## Requirement
Which lines in the data below contain the word "proportion"? Pull each of them out.

## Extracted records
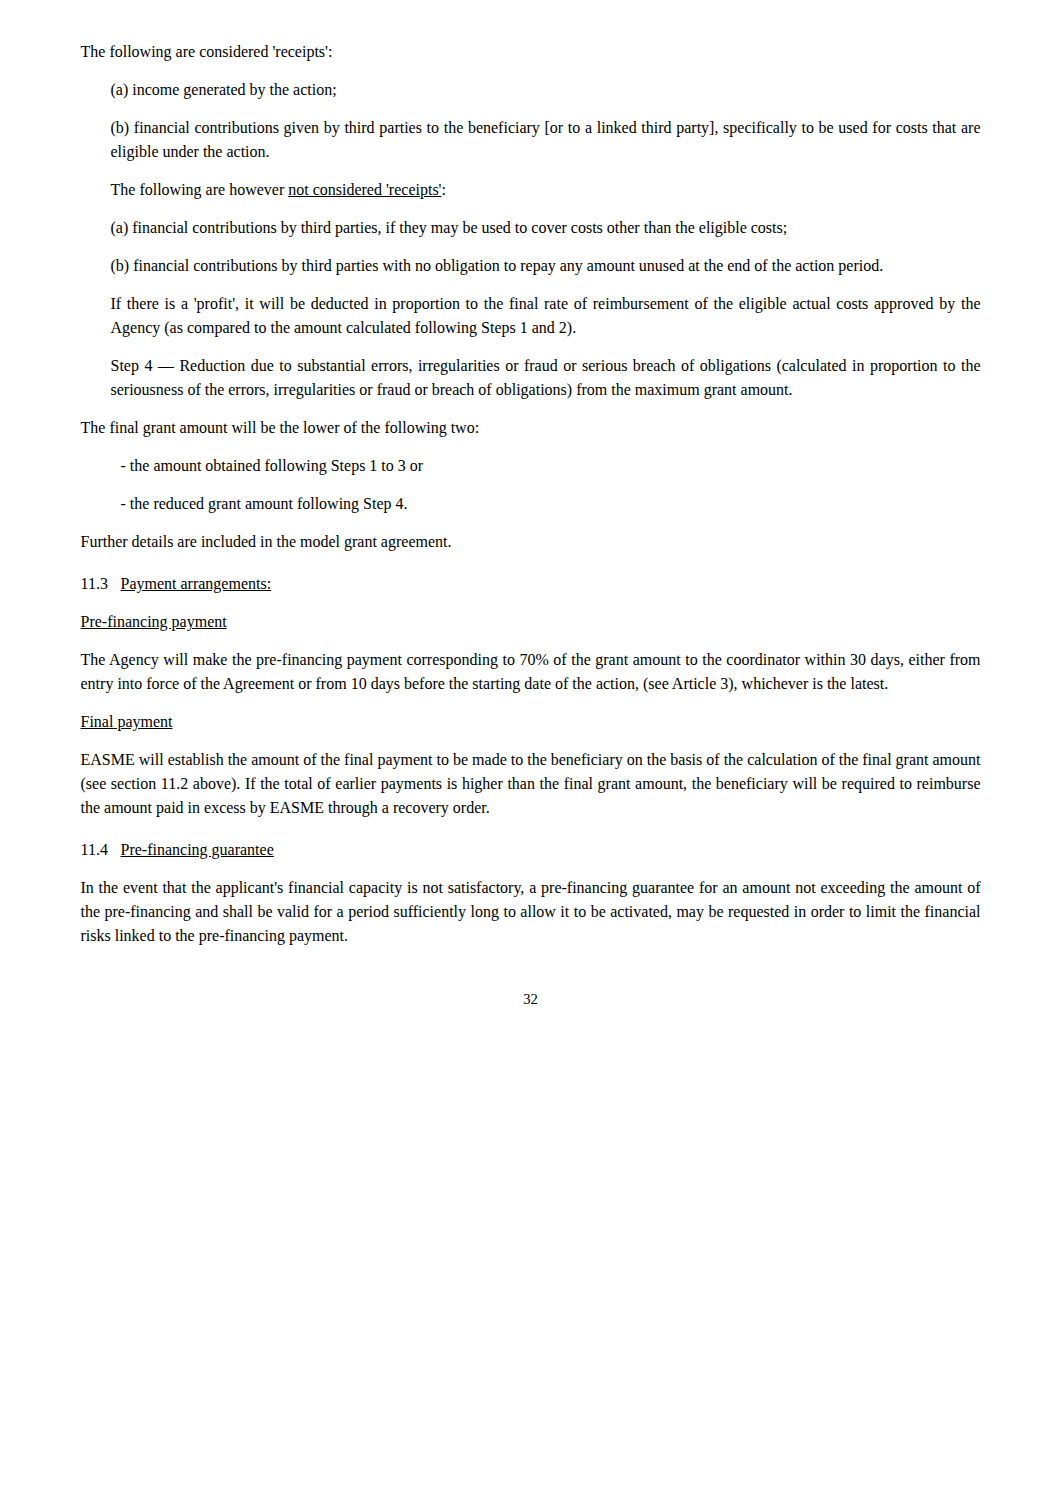The following are considered 'receipts':
(a) income generated by the action;
(b) financial contributions given by third parties to the beneficiary [or to a linked third party], specifically to be used for costs that are eligible under the action.
The following are however not considered 'receipts':
(a) financial contributions by third parties, if they may be used to cover costs other than the eligible costs;
(b) financial contributions by third parties with no obligation to repay any amount unused at the end of the action period.
If there is a 'profit', it will be deducted in proportion to the final rate of reimbursement of the eligible actual costs approved by the Agency (as compared to the amount calculated following Steps 1 and 2).
Step 4 — Reduction due to substantial errors, irregularities or fraud or serious breach of obligations (calculated in proportion to the seriousness of the errors, irregularities or fraud or breach of obligations) from the maximum grant amount.
The final grant amount will be the lower of the following two:
- the amount obtained following Steps 1 to 3 or
- the reduced grant amount following Step 4.
Further details are included in the model grant agreement.
11.3 Payment arrangements:
Pre-financing payment
The Agency will make the pre-financing payment corresponding to 70% of the grant amount to the coordinator within 30 days, either from entry into force of the Agreement or from 10 days before the starting date of the action, (see Article 3), whichever is the latest.
Final payment
EASME will establish the amount of the final payment to be made to the beneficiary on the basis of the calculation of the final grant amount (see section 11.2 above). If the total of earlier payments is higher than the final grant amount, the beneficiary will be required to reimburse the amount paid in excess by EASME through a recovery order.
11.4 Pre-financing guarantee
In the event that the applicant's financial capacity is not satisfactory, a pre-financing guarantee for an amount not exceeding the amount of the pre-financing and shall be valid for a period sufficiently long to allow it to be activated, may be requested in order to limit the financial risks linked to the pre-financing payment.
32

## Answer to the problem
If there is a 'profit', it will be deducted in proportion to the final rate of reimbursement of the eligible actual costs approved by the Agency (as compared to the amount calculated following Steps 1 and 2).
Step 4 — Reduction due to substantial errors, irregularities or fraud or serious breach of obligations (calculated in proportion to the seriousness of the errors, irregularities or fraud or breach of obligations) from the maximum grant amount.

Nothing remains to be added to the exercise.